La concurrence des obligations

Son collègue Marc L’Écuyer admet que le marché peut continuer à bien faire, mais appelle à la réflexion. « Nous sommes dans une période où il sera beaucoup plus difficile de générer des gains parce qu’aujourd’hui, nous avons des options qu’on n’avait pas il y a un an ou deux. »
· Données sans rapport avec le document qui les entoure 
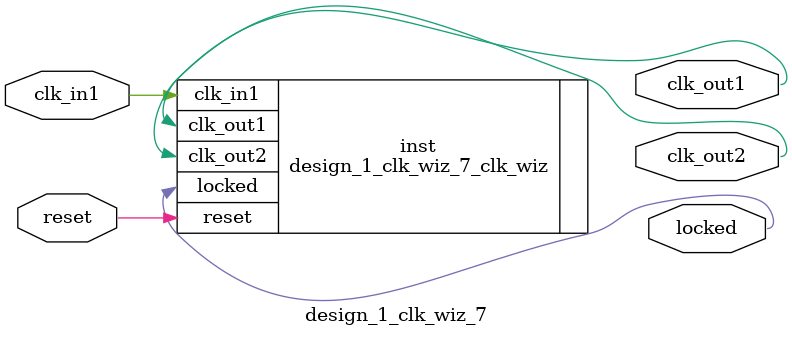
<source format=v>


`timescale 1ps/1ps

(* CORE_GENERATION_INFO = "design_1_clk_wiz_7,clk_wiz_v6_0_3_0_0,{component_name=design_1_clk_wiz_7,use_phase_alignment=true,use_min_o_jitter=false,use_max_i_jitter=false,use_dyn_phase_shift=false,use_inclk_switchover=false,use_dyn_reconfig=false,enable_axi=0,feedback_source=FDBK_AUTO,PRIMITIVE=MMCM,num_out_clk=2,clkin1_period=10.000,clkin2_period=10.000,use_power_down=false,use_reset=true,use_locked=true,use_inclk_stopped=false,feedback_type=SINGLE,CLOCK_MGR_TYPE=NA,manual_override=false}" *)

module design_1_clk_wiz_7 
 (
  // Clock out ports
  output        clk_out1,
  output        clk_out2,
  // Status and control signals
  input         reset,
  output        locked,
 // Clock in ports
  input         clk_in1
 );

  design_1_clk_wiz_7_clk_wiz inst
  (
  // Clock out ports  
  .clk_out1(clk_out1),
  .clk_out2(clk_out2),
  // Status and control signals               
  .reset(reset), 
  .locked(locked),
 // Clock in ports
  .clk_in1(clk_in1)
  );

endmodule

</source>
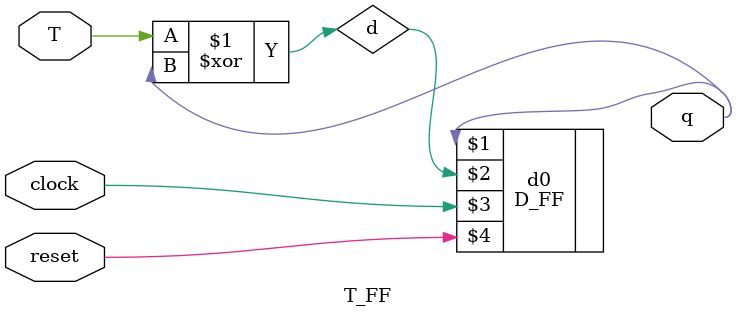
<source format=v>
module T_FF (q, T, clock, reset);

	output q;
	input T, clock, reset;
	wire d;
	
	
	xor n1 (d, T, q); 
	// xor is a Verilog-provided primitive. Case sensitive.
		
	D_FF d0 (q, d, clock, reset);
	
endmodule
</source>
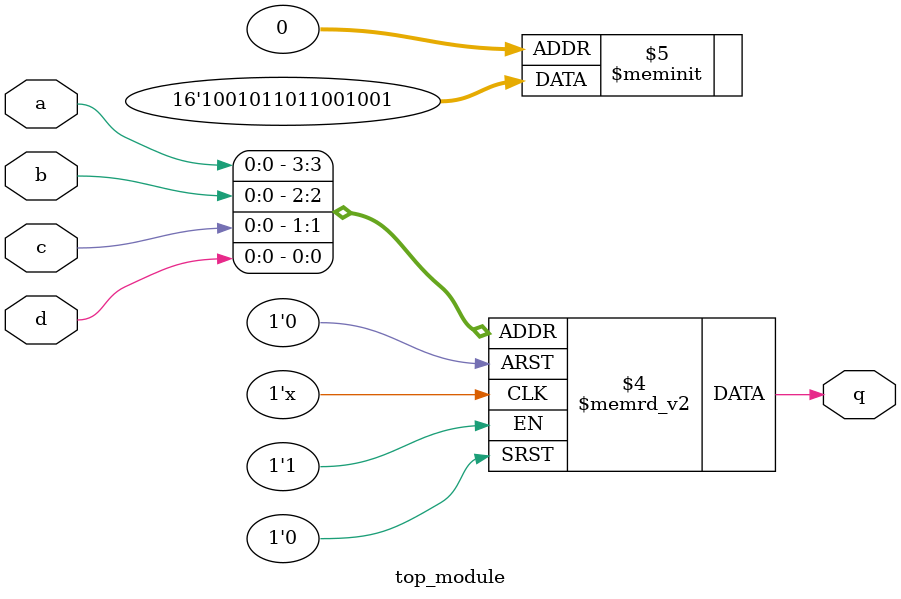
<source format=sv>
module top_module (
    input a,
    input b,
    input c,
    input d,
    output q
);

always @(*) begin
    case ({a, b, c, d})
        4'b0000: q = 1;
        4'b0001: q = 0;
        4'b0010: q = 0;
        4'b0011: q = 1;
        4'b0100: q = 0;
        4'b0101: q = 0;
        4'b0110: q = 1;
        4'b0111: q = 1;
        4'b1000: q = 0;
        4'b1001: q = 1;
        4'b1010: q = 1;
        4'b1011: q = 0;
        4'b1100: q = 1;
        4'b1101: q = 0;
        4'b1110: q = 0;
        4'b1111: q = 1;
    endcase
end

endmodule

</source>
Il pense principalement aux obligations.

Des obligations à 5 %, pour bien des gens, c’est là que l’argent se dirige et non pas vers le marché boursier. Il y a possiblement de l’argent sur les lignes de touche qui attend d’être réinvesti, mais il n’ira pas nécessairement sur le marché boursier.

Marc L’Écuyer, gestionnaire de portefeuille de la firme Cote 100

Une réallocation d’actifs vers les revenus fixes est à considérer en raison de la hausse des taux. « Même nous, en tant que gestionnaires de portefeuille, ça faisait des années qu’on ne s’était pas posé la question. On veut être dans le marché boursier au maximum, mais là, on prend un peu de recul et il y a des discussions à avoir. Un rendement de 5 % ou 5,5 % est intéressant. On continue de privilégier le marché boursier, mais disons qu’on a des discussions plus intéressantes sur l’allocation d’actifs que par le passé », confie Marc L’Écuyer.

À titre d’exemple, il dit avoir acheté des obligations municipales avant les Fêtes. « C’était un des meilleurs taux que j’ai eus depuis le début de ma carrière chez Cote 100, en 2003. Ça remonte à loin. Ça fait 20 ans qu’on n’a pas eu des taux aussi intéressants. Même pendant la crise financière, ça n’avait pas monté autant. »

De son côté, Stephen Takacsy croit néanmoins qu’à mesure que l’année avancera et que les banques centrales commenceront à réduire les taux d’intérêt en raison de la baisse de l’inflation, le leadership devrait se déplacer vers le marché des actions.